▼

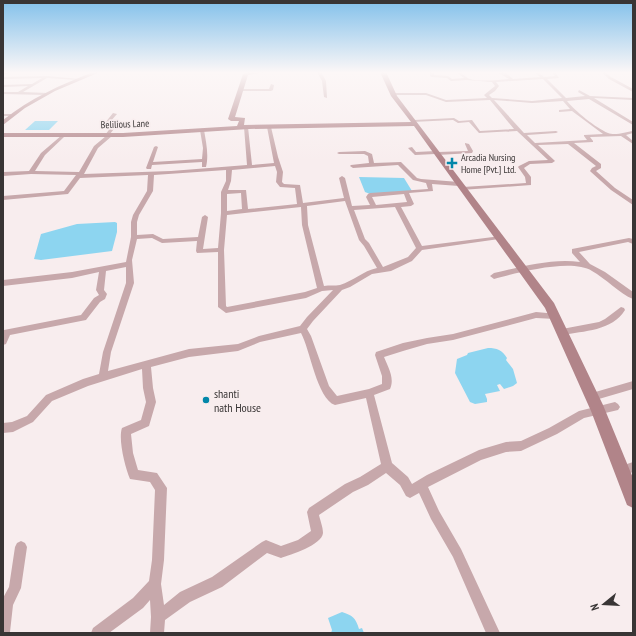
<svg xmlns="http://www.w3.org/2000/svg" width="636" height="636" font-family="'PT Sans Narrow',sans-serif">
<rect width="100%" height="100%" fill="#f8edee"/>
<!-- water -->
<path fill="#8dd5f0" d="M35,121H58L49,130H25Z
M359,177L404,178L412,191L370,194L365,192Z
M115,222L117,223V232L112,251L41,260L34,259L41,234L77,224Z
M488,348C497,348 502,350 507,358L506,360L513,369L517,383L513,386L504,389L500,384L497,385L500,391L485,394L487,399V402L475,404L470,402L455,373L457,359L467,355L468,353Z
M342,612C352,615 356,618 359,629L362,628L364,633H331L332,630L328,618Z"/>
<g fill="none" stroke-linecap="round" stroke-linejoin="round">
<!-- street -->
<path fill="#c7a8ab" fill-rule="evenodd" d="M317,72H321L326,81L327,98L324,97L322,81Z
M430,72H434V75L448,76L452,79L464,78L456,72C463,72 464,77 470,79C478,82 499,80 509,79L497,72L506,73L513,79L540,77L534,72H538L544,77L555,76L551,72H555L559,78L547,79L566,98L585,96L578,92L579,90L590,96L633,98V100L594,98L633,122V125L589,99L567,101C575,111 596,128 608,133C615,136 626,132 633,131V133L626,135L633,141V144L621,136L590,137L593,141V142L574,143L601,164V168L596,171L615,188L633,200V205L611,190L591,172L590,171L592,168L596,166L568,144L538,145L555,161L552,163L530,164L524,168L531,177V185L461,190L460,189L463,187L526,183L525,177L518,167L519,166L529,161L548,160L517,131L479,133L469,122L458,123L453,120L412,122V121L414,120L454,118L459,121L472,120L480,131L514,129L490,100L446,102L426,95H393L391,94L393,93H426L446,100L487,98L484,95L495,86L492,82L467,80L451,81L447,78L432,77L430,76ZM543,79L562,98L532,101L492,98L489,95L495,91L499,86L496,82ZM494,100L532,103L563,101L570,109L559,110V112L572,111L603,134L584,135V136L587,140L535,143L527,135L556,133L558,132L556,131L524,133Z
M601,72H605L611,77L633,89V92L609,79Z
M47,76L80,79L78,80L47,78L23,92L48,93L47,95L3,94V92H18L28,86L3,87V85L32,84L42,78L3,79V77Z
M271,84L274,85L273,90L271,91H242L240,90L242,89H269Z
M113,113L117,114L110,122L117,125L110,134L112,135V136L98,148L84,174L171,171L247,165L244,127L246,126L248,127L252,165L274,163L267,127L269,126L271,127L278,157L283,172L282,182L284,184L300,185L303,203L344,198L339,178L342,176L345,178L352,206L370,205L366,197L368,194L370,193L428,189L426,183L413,180L398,165L353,168L350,166L351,165L369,163L368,156L364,154H339L337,153L339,152L365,151L372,154L374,163L401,162L417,178L421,179L459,182L462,184L459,186L432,184L433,191L409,193L414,204L411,206L401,207L422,246L501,236V238L499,239L422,250L412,261L391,271L372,274L350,287L342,290L313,321L307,329L311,336L329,386L337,396L369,389L382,384V376L375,355L376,352L403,343L427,338L453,334L536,312L558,314L559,316L558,318L555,319L536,318L453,340L427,344L403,351L384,357C388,367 395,378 390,389L374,395L392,463L408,477L412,484L427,475L479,450L506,442L521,441L549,428L579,411L615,402L618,404L620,407L618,410L584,418L557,434L521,451L506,452L481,460L428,487L439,511L461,549L500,633H486L453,557L431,519L419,493L410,498L406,496L400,485L386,473L368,485L353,492L319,515C320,520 323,527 323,533C322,545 290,555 281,558L267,553L222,587L190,602L165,620L164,633H150L151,617L150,600L143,608L109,633H91L93,628L133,598L149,581L152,560L155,490L150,482L130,479C125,467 118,439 122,428L141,420L146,402L143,388L142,369L88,386L52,401L33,422L13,432L3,433V423L12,422L27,416L46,395L83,379L99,374L103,352L126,283V267L106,271L104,290L107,294L105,299L100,302L86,320L10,335L6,344L3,345L4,330L81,315L94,298L99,295L96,290L99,272L72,278L3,286V280L72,272L126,262L131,237V222L133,215L147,191L148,175L80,178L68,194L3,200V196L64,191L76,175L31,174L3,176V172L29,171L41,153L62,135H64V137L45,155L35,171L79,172L94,146L106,136L105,135L112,126L105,123ZM275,166L277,172L276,182L280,187L295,188L297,204L248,209L246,190H228L231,181L232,170ZM226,170V181L221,192V213L218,248L203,249L208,217L205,215L202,217L198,237L163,239L153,234L137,235V222L139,215L153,191L154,175ZM241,193L242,209L227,211V194ZM404,194L407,202L376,205L372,197ZM345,201L359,240L364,246L377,268C363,271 353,281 340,285C335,286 329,285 324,286L308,225L307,206ZM301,207L302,225L317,288L305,292L227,307L226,306L224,250L227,215ZM395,207L416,248L408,257L383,267L369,243L365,239L354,210ZM152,238L162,243L197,241L196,251L197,253L218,252V307L226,313L306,298L322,291L333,290L307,317L300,326L259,336L238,344L189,349L108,371L111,352L134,283L132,260L137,239ZM301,333C310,349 317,399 335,405L366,398L381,464L360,477L345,484L309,508L307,512L311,531L298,540L281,546L266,540L262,542L212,577L180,592L164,605L161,584L164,560L167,488L157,473L138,470L133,453L131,434L149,426L156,402L153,388L151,367L189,357L238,351L260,342Z
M3,114H13L15,115L13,116H3Z
M202,129L204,130C206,142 209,155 206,167H202V162L152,165L151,169H147L146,168L154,147L156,146L158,147L153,162L202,159L203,148L200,130Z
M465,143L469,144L473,151L472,153L437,155L435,154L415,155L408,148L412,147L416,152L436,151L438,152L468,151L465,144Z
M629,238L633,239V244L628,242L579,252L590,264L605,272L633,292V299C620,294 605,278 592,271C571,258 517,273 494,279L490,276L494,273C521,267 552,258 580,262L572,253V249Z
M621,307L624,308L625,310C612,331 584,331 562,335L559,334L558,332L559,330L562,329L599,322L605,319Z
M633,381V389L592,401L589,400L587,397L589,394L592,393Z
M633,462V472L622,476L618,475L617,471L618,467Z
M21,541L25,543L27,547L21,588L13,605L10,632L3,633V598L9,587L15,547L17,543Z"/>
<!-- secondary -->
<path fill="#b18489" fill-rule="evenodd" d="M93,72H100L55,91L25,108L3,125V120C31,98 60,85 93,72Z
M250,72H264L248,75L235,117L245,118L244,125L411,122L391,96L380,72H386L397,96L554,303L603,405L633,478V508L627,505L591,411L545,308L414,126L249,129L123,137H3V133H123L237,126L239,121H231L228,119L243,74Z"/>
<!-- primary -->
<path fill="#a06b71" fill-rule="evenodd" d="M3,72H12L3,75Z"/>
</g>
<!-- sky -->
<linearGradient id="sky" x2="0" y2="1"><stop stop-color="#83c1eb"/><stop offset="0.45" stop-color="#fcf7f7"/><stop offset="1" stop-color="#fcf7f7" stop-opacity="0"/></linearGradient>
<rect width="636" height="161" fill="url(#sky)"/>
<!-- markers -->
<g fill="#0287a9" stroke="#f8edee" stroke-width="1.5">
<path d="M450 157h4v4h4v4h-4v4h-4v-4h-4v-4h4z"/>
<circle cx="206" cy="400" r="4"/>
</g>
<g text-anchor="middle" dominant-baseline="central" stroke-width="3.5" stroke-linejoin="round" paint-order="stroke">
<!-- far-street labels -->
<g font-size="10" fill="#393535" stroke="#f8edee">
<text transform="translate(125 124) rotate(-2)">Belilious Lane</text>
</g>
<!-- far-poi labels -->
<g font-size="10" fill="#393535" stroke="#f8edee" text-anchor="start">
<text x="461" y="157">Arcadia Nursing<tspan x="461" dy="12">Home [Pvt.] Ltd.</tspan></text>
</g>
<!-- poi labels -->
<g font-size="12" fill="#393535" stroke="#f8edee" text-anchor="start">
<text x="214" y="393">shanti<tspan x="214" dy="14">nath House</tspan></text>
</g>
</g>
<!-- border -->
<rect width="636" height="636" fill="none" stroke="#393535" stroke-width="8"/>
<!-- north arrow -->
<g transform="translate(604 604) rotate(252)" stroke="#f8edee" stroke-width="3" paint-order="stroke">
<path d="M0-3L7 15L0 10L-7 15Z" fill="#393535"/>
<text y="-6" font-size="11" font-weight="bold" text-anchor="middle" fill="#393535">N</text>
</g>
</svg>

▲

• [ACTIVITY]
Look above for the line containing "M633,462V472L622,476L618,475L617,471L618,467Z", then please write out that line and each one after it through the end, exactly, with nothing else.

• [THE ANSWER]
M633,462V472L622,476L618,475L617,471L618,467Z
M21,541L25,543L27,547L21,588L13,605L10,632L3,633V598L9,587L15,547L17,543Z"/>
<!-- secondary -->
<path fill="#b18489" fill-rule="evenodd" d="M93,72H100L55,91L25,108L3,125V120C31,98 60,85 93,72Z
M250,72H264L248,75L235,117L245,118L244,125L411,122L391,96L380,72H386L397,96L554,303L603,405L633,478V508L627,505L591,411L545,308L414,126L249,129L123,137H3V133H123L237,126L239,121H231L228,119L243,74Z"/>
<!-- primary -->
<path fill="#a06b71" fill-rule="evenodd" d="M3,72H12L3,75Z"/>
</g>
<!-- sky -->
<linearGradient id="sky" x2="0" y2="1"><stop stop-color="#83c1eb"/><stop offset="0.45" stop-color="#fcf7f7"/><stop offset="1" stop-color="#fcf7f7" stop-opacity="0"/></linearGradient>
<rect width="636" height="161" fill="url(#sky)"/>
<!-- markers -->
<g fill="#0287a9" stroke="#f8edee" stroke-width="1.5">
<path d="M450 157h4v4h4v4h-4v4h-4v-4h-4v-4h4z"/>
<circle cx="206" cy="400" r="4"/>
</g>
<g text-anchor="middle" dominant-baseline="central" stroke-width="3.5" stroke-linejoin="round" paint-order="stroke">
<!-- far-street labels -->
<g font-size="10" fill="#393535" stroke="#f8edee">
<text transform="translate(125 124) rotate(-2)">Belilious Lane</text>
</g>
<!-- far-poi labels -->
<g font-size="10" fill="#393535" stroke="#f8edee" text-anchor="start">
<text x="461" y="157">Arcadia Nursing<tspan x="461" dy="12">Home [Pvt.] Ltd.</tspan></text>
</g>
<!-- poi labels -->
<g font-size="12" fill="#393535" stroke="#f8edee" text-anchor="start">
<text x="214" y="393">shanti<tspan x="214" dy="14">nath House</tspan></text>
</g>
</g>
<!-- border -->
<rect width="636" height="636" fill="none" stroke="#393535" stroke-width="8"/>
<!-- north arrow -->
<g transform="translate(604 604) rotate(252)" stroke="#f8edee" stroke-width="3" paint-order="stroke">
<path d="M0-3L7 15L0 10L-7 15Z" fill="#393535"/>
<text y="-6" font-size="11" font-weight="bold" text-anchor="middle" fill="#393535">N</text>
</g>
</svg>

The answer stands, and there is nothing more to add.